GamesBeat: Uh, OK, sure, we’ll give that one to you. Still 5 hit points. You’re doing very well!

Question 4: Spider-Man and His Amazing Friends, the Teenage Mutant Ninja Turtles, and Tango and Cash hop into an empty elevator. A third of all of them (but only reptiles) get off on the second floor, but that one famous Marvel superhero team with that stretchy dude and the fire guy get on. Stretchy dude and Spider-Man get into a big fight and kill each other before reaching the third floor, where the topless girl from Total Recall gets on. On the fourth floor, half of the living males get off.

How many nipples are left in the elevator?

Seanbaby: Again, it feels more like you’re testing to see if I have a TV, not if I went to fourth grade. Well I best smart because I am both. I know we have 10 people in the elevator after the Fantastic Four arrive and one of them is a turtle. Reptiles don’t have nipples, so we’re at 18 nipples. Two of the nippled people die, which is irrelevant data unless they killed each other with nipple disintegrators. That’s possible — comics are weird, and I still don’t get how an Ultimate Nullifier works.

We then gain three nipples on floor three but lose four to six on the fourth depending on whether one of the males who left was a turtle. So we’re looking at 15 or 17 nipples at the end, probably because no one could keep their shirt on during such erotic circumstances.

GamesBeat: Ugh, this one hurt our brains, and we came up with the question to begin with. You are correct and even one-upped us, because we forgot about that one leftover turtle. Still at 5 hit points!

Question 5: If a Tron lightcycle leaves Topeka, Kan., and heads toward Albuquerque, N.M., (approximately 730 miles away) at 150 mph, and at the same time, Sigourney Weaver gets in a power loader and leaves Albuquerque and heads to Topeka at 0.5 mph, when will they collide?

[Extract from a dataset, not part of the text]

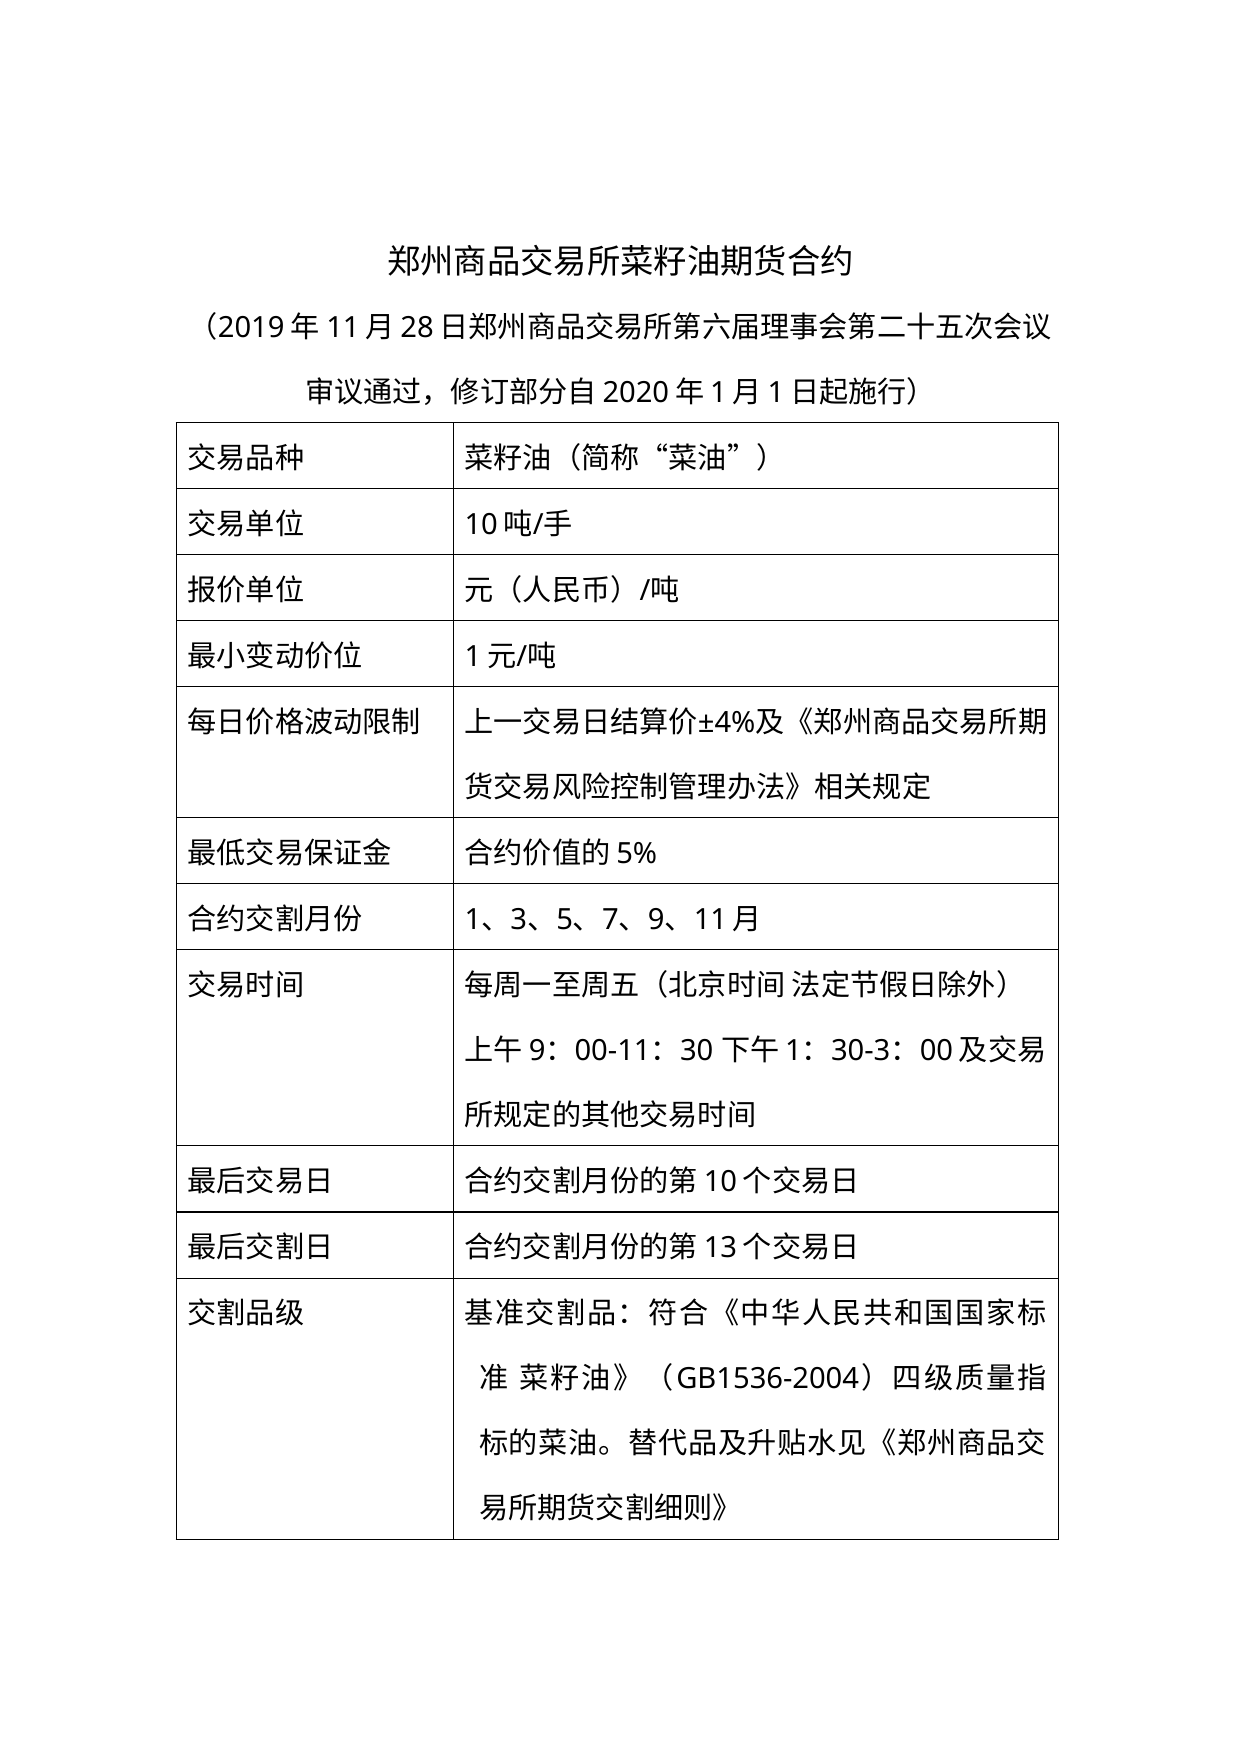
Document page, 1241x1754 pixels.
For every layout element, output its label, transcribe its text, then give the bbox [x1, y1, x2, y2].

Bonus question: Who survives that crash?

Seanbaby: Well, the bike is going 300 times faster than the space forklift, so we can almost ignore the speed of Sigourney’s vehicle. In about 291 minutes, they will collide into each other 2.5 miles outside of Albuquerque. Lightcycles are sort of designed to explode when they hit things, so I like her chances. But there are still some numbers to run. When two speeding vehicles collide, the drivers leap out and air wrestle for 4 seconds as demonstrated in Mission Impossible 2, John Woo’s 11th best movie. Crunching those numbers, Sigourney still wins six times out of seven.

GamesBeat: OK, OK, you win 5 Hit Points. You’re the smartest. You happy now?